CSAFE-ISU/handwriterRF

Repository files navigation

handwriterRF

R-CMD-check Codecov test coverage

HandwriterRF is designed to assist forensic document examiners by performing a statistical analysis on two handwriting samples. One or both of the samples could be from unknown writers. Two hypotheses are considered:

Hp : The two documents were written by the same writer. Hd : The two documents were written by different writers.
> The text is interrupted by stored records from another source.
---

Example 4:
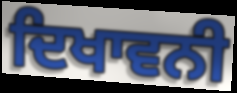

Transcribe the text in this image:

ਦਿਖਾਵਨੀ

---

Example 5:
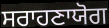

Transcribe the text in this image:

ਸਰਾਹਣਾਯੋਗ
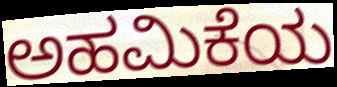
ಅಹಮಿಕೆಯ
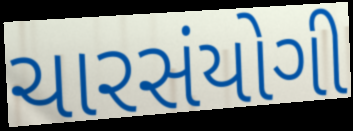
ચારસંયોગી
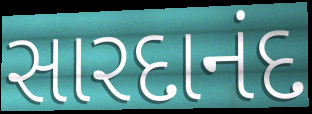
સારદાનંદ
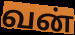
வன்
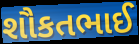
શૌકતભાઈ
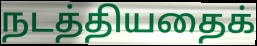
நடத்தியதைக்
The statistical analysis produces a score-based likelihood ratio (SLR). An SLR greater than one, indicates that the evidence supports Hp over Hd, and the larger the SLR, the stronger the support. An SLR less than one, indicates that the evidence supports Hd over Hp, and the closer the SLR is to zero, the stronger the support.

Quick Start

Installation

HandwriterRF requires R and RStudio IDE.

  • Install R from POSIT
  • Install RStudio IDE from POSIT

Install the handwriterRF R package. Open RStudio, navigate to the console window, and type

install.packages("handwriterRF")

Compare Two Handwriting Samples

Calculate a Score-base Likelihood Ratio

Open RStudio, navigate to the console window, and load handwriterRF.

library(handwriterRF)

The package includes 4 example handwriting samples from the CSAFE Handwriting Database. Compare 2 of these samples. In this case, both samples are from writer 30.
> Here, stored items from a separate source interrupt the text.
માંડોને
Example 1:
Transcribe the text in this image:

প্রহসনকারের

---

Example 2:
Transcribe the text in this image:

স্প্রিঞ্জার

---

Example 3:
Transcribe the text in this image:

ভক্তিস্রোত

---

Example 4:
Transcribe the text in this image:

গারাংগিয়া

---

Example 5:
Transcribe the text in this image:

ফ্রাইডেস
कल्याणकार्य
sample1 <- system.file(file.path("extdata", "w0030_s01_pWOZ_r01.png"), package = "handwriterRF")
sample2 <- system.file(file.path("extdata", "w0030_s01_pWOZ_r02.png"), package = "handwriterRF")
slr <- calculate_slr(sample1, sample2)

If you would like to use your own handwriting samples, scan and save them as PNG images.

sample1 <- "path/to/your_sample1.png"
sample2 <- "path/to/your_sample2.png"
slr <- calculate_slr(sample1, sample2)

The result is a data frame:

  • sample1_path is the file path of the first sample.
  • sample2_path is the file path of the second sample.
  • docname1 is the file name of the first sample.
  • docname2 is the file name of the second sample.
  • score is the similarity score between the two samples.
  • numerator is the numerator value of the score-based likelihood ratio. Intuitively, the larger the value the more the similarity score looks like the reference ‘same writer’ similarity scores.
  • denominator is the denominator value of the score-based likelihood ratio. Intuitively, the larger the value the more the similarity score looks like the reference ‘different writers’ similarity scores.
  • slr is a score-based likelihood ratio that quantifies the strength of evidence in favor of ‘same writer’ or ‘different writer.’

Display the slr data frame. We hide the file path columns here so that the data frame fits on this page.

slr %>% dplyr::select(-sample1_path, -sample2_path)
                docname1               docname2 score numerator denominator
1 w0030_s01_pWOZ_r01.png w0030_s01_pWOZ_r02.png  0.87 0.4582274       1e-10
         slr
1 4582274302

Interpret the Score-base Likelihood Ratio

View a verbal interpretation of the score-based likelihood ratio.

interpret_slr(slr)
[1] "A score-based likelihood ratio of 4,582,274,302 means the likelihood of observing a similarity score of 0.87 if the documents were written by the same person is 4,582,274,302 times greater than the likelihood of observing this score if the documents were written by different writers."